▸ **TASK INSTRUCTIONS**
Please restate the entries below word for word, leaving out any pictures.

##### EXERCISE MATERIAL

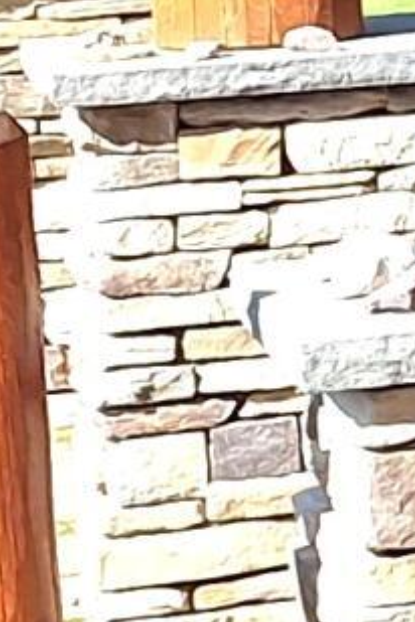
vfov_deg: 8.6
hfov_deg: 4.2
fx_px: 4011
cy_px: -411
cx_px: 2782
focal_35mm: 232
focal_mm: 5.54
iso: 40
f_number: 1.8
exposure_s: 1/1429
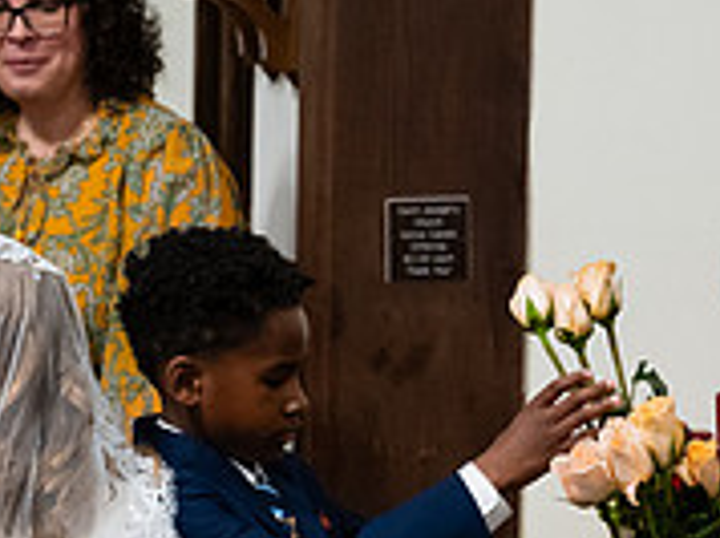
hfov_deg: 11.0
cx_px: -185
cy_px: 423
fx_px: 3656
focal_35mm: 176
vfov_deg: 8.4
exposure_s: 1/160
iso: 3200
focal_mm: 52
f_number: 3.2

##########

▸ **SOLUTION FOR THIS PROBLEM**
vfov_deg: 8.6
hfov_deg: 4.2
fx_px: 4011
cy_px: -411
cx_px: 2782
focal_35mm: 232
focal_mm: 5.54
iso: 40
f_number: 1.8
exposure_s: 1/1429
hfov_deg: 11.0
cx_px: -185
cy_px: 423
fx_px: 3656
focal_35mm: 176
vfov_deg: 8.4
exposure_s: 1/160
iso: 3200
focal_mm: 52
f_number: 3.2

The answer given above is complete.